**Exercise details**
Which lines of the items below contain the word "proses"? Pick out each one and copy it in full.

**Given data**

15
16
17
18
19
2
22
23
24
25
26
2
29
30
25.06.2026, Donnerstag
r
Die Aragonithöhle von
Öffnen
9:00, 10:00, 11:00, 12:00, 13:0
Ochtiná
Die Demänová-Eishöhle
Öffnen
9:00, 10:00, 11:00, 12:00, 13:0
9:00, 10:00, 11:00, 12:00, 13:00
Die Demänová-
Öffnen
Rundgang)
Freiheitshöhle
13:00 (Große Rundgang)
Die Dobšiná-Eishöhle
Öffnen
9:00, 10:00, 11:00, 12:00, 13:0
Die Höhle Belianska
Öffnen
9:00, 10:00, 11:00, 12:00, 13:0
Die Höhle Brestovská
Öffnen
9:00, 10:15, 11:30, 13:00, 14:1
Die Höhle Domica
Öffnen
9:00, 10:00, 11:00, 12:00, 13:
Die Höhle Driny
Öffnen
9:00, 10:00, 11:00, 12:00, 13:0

* * *

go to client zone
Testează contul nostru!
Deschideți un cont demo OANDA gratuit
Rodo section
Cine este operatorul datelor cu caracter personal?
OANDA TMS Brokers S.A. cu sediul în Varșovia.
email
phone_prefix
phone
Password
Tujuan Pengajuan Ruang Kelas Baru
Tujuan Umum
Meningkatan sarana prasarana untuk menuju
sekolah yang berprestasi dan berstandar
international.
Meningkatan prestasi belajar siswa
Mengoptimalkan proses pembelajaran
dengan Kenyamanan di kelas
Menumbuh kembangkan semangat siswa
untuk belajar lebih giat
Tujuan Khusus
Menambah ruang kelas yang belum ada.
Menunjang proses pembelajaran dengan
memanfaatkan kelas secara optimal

**Exercise result**
Mengoptimalkan proses pembelajaran
Menunjang proses pembelajaran dengan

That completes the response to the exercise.